03.09                           Communication

03.09.06                      Record

03.09.06.01                 Written record

03.09.06.01.02            Daily record/journal

This category, then, contains all the recorded words for a journal (journal, day-book, diary, memorial, ephemeris, diurnal, journal-book, diet-book), accompanied by the date ranges in which those words are known to have been used.

Each of the seven main category levels also contains subcategories where required, allowing an exceptionally fine-grained organisation of the semantic content of the language. The Thesaurus provides, therefore, a rich seam to be mined for information on lexical and conceptual development in the English-speaking world for the past two millennia.

 

Related Projects

 

Since the completion of the first edition of the Thesaurus in 2009, projects have begun to drill down into its data. A major project, Mapping Metaphor with the Historical Thesaurus, investigated every word in the Thesaurus in order to identify systematic metaphorical links between categories. Its primary output is a complete ‘metaphor map’ of the language, which provides fascinating insights into the ways in which certain concepts are discussed in terms of others. It also demonstrates strikingly just how prevalent metaphor is in the language at the level of individual words.

The SAMUELS project utilised the Thesaurus in an entirely different way, aiming to create semantic tagging software capable of labelling every word in a text with the code of the category in which that word sense can be found in the Thesaurus. This is no easy feat, given that some words have several hundred potential meanings – ‘set’, for example, has 345 entries (not including those where it is part of a multi-word phrase), whilst ‘run’ has 302. The semantic tagging tool was created and tested by a consortium of researchers based at the Universities of Lancaster, Glasgow, Huddersfield, and the University of Central Lancashire. It is currently the only software capable of assigning word meanings based on dating information, and this diachronic tagging ability allows it to be used on texts such as those contained in EEBO and ECCO with a high degree of accuracy. The tagged Hansard corpus, comprising all the speeches made in the British Houses of Parliament between 1803 and 2005, is publicly available via Mark Davies’ corpus website at Brigham Young University, with the tagged EEBO corpus to follow.

 

The Historical Thesaurus and Linguistic DNA

 

The output of the SAMUELS project forms a large part of the input to Linguistic DNA, in the form of the semantically-tagged EEBO corpus.
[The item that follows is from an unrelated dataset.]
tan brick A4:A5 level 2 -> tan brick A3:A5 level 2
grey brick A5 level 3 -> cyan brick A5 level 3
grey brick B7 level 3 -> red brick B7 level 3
It is hoped that the annotation of every word in the EEBO corpus with a Historical Thesaurus meaning code will allow more accurate automatic evaluation of word groupings which might constitute the kinds of concept that LDNA is looking to identify. The exact method in which this might be employed in the development of the HRI’s parser software is something the project will explore in the coming months.
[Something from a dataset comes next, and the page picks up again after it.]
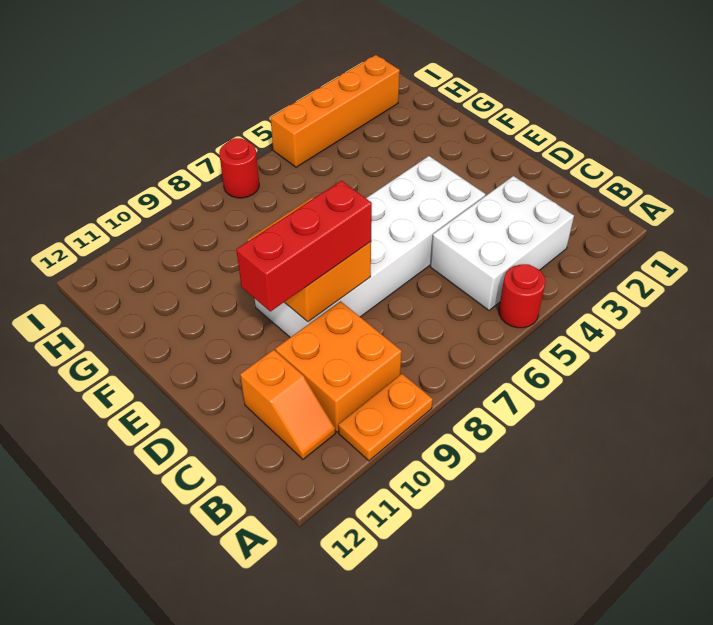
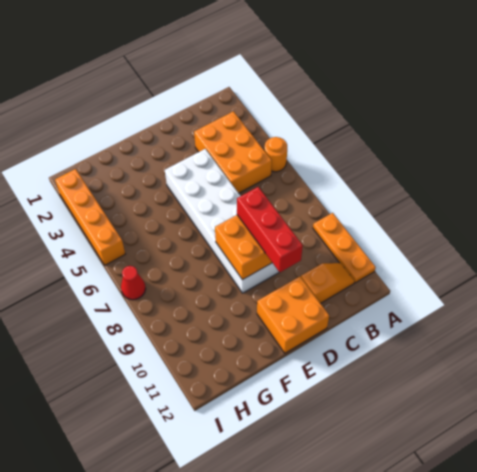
red round brick A5 level 1 -> orange round brick A5 level 1
orange plate A9:A10 level 1 -> orange plate A9:A11 level 1
white brick B3:C5 level 1 -> orange brick B3:C5 level 1
orange brick B9:C10 level 1 -> orange brick D11:E12 level 1
red round brick I7 level 1 -> red cone I7 level 1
One of the most interesting ways in which the Historical Thesaurus can be used in the Linguistic DNA project is to contrast the concepts constructed by the parser with the categories of the Thesaurus. This will allow the team to identify where the automatically identified concepts and their associated lexis accord with the decisions made manually by a team of lexicographers. Differences will, therefore, potentially provide areas for further research, perhaps indicating facets of the parser which can be improved or instigating evaluation of lexicographical data in light of the findings from the EEBO and ECCO textual corpora.
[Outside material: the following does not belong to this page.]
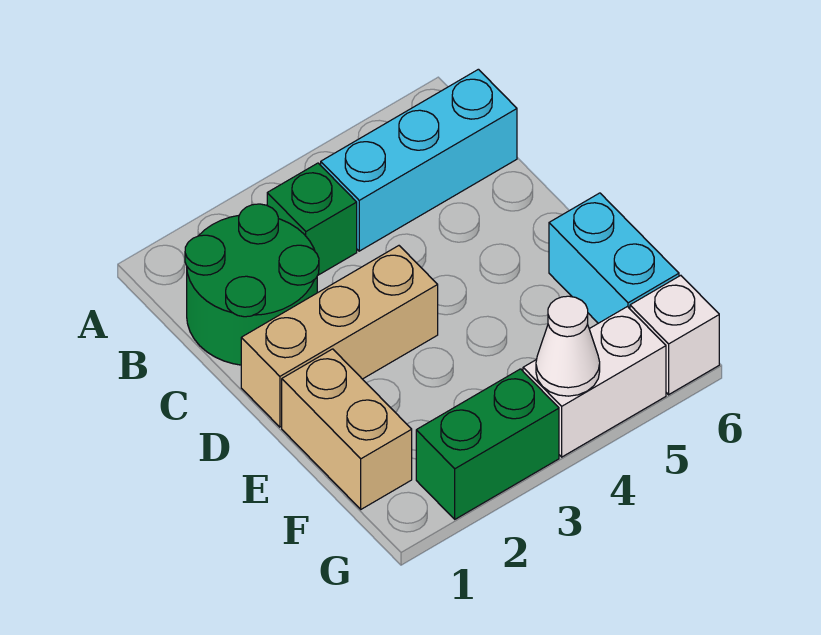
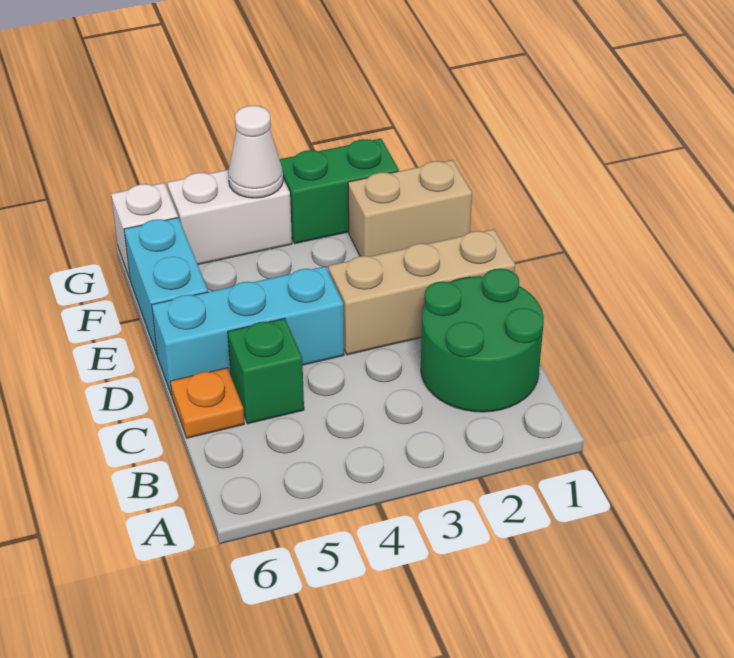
green brick B3 level 1 -> green brick C5 level 1
cyan brick B4:B6 level 1 -> cyan brick D4:D6 level 1
none -> orange plate C6 level 1
tan brick E1:F1 level 1 -> tan brick F1:F2 level 1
The Glasgow-based team working on Research Theme 3 is also interested in approaching the Thesaurus categories from a more statistical viewpoint, looking for significant shifts in the size of the vocabulary associated with Thesaurus semantic categories, investigating the words involved in the context of their use in EEBO.

These are strong starting points for the use of the Historical Thesaurus as part of the investigation procedures of the Linguistic DNA project, though they are not exhaustive and the project team is always open to new angles of employing EEBO data and Thesaurus data in combination.